Test Result: I performed two separate tests. In each case, as usual, I took 500000 test numbers. I tried simple "squaring" using the pow() compiler function, and it took on an average
45 milliseconds. I tried the other ugly method of x*x, and it took
2 millseconds. I then tried raising 500000 numbers to the 9th power, and the pow() compiler method took on an average
67 milliseconds, while the [x*x*x*x*x*x*x*x*x] method took just
3 milliseconds. This proves this uglier way to be much more efficient.
D)
Trigonometric RatiosThis is quite a common trick, and I therefore won't be putting up a result sheet for this one. The idea lies in making a 'lookup table' beforehand for all those trigo functions you are using. This is because the compiler trigo functions are VERY expensive (take time) and its bad to use them while rendering. So suppose we use cosine in our program, what we do is, make a table (array) of all the angles that the program might use and a table (array) of the cosines of those angles.

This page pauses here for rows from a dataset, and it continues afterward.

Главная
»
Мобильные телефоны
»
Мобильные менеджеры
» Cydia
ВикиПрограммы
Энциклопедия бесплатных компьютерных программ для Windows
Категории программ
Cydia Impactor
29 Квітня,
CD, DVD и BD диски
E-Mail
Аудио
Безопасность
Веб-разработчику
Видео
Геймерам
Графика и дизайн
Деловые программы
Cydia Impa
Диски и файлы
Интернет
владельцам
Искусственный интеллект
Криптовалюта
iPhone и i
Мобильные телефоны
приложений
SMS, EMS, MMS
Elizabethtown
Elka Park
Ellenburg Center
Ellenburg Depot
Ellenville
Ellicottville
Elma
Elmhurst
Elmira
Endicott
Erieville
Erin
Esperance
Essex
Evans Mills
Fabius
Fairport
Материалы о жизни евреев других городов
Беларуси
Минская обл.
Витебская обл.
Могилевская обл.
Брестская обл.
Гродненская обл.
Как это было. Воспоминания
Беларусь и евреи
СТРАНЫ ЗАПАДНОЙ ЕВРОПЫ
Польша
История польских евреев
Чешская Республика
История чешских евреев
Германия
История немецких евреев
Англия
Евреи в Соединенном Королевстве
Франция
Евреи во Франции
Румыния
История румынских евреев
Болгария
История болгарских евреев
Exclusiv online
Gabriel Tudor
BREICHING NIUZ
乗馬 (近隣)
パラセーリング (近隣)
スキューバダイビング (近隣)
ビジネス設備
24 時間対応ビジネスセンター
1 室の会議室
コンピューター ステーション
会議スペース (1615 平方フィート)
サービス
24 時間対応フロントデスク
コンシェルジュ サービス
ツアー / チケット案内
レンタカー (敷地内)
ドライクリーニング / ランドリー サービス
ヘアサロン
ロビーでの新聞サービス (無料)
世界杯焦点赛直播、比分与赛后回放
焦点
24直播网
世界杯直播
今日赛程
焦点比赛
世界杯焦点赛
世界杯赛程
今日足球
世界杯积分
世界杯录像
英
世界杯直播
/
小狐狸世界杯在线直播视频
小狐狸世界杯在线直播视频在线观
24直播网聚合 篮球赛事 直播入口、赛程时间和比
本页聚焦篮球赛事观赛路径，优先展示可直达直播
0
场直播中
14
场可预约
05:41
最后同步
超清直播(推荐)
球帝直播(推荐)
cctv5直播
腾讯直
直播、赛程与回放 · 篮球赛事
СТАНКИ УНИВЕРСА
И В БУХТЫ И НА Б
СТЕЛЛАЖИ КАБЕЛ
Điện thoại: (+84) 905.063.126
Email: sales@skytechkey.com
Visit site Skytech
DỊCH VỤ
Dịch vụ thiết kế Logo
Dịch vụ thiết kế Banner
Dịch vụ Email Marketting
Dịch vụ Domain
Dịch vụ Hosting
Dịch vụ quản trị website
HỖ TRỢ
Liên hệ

So the speed boost is immediate, as picking a random element in the array (random access) is a very fast operation. Now generally we have an idea of the range of angles that we might use, and the smallest required intervals between each angle, for example, we might just need whole number angles, not fractional angles, thus we need to make, say, just 90 cosines. Or if the smallest step between angles is 0.5 degrees, we need to calculate the cosine of 0.0, 0.5, 1.0, 1.5 and so on.. while the program is starting up. After that we need to just look up the table and get the cosine very quickly. Incase the angle required is not *exactly* present in the table, like we need 13.7 degrees and we have 13.5 deg in the table, it makes sense to pick the cosine of 13.5 and be happy with it, since in Graphic programming, for real-time work it is smart work to make small compromises here and there to gain an great deal of speed.
PS: I think I need to change the blog theme. I tend to write long entries and this theme squeezes the text into a narrow column making it look dauntingly long.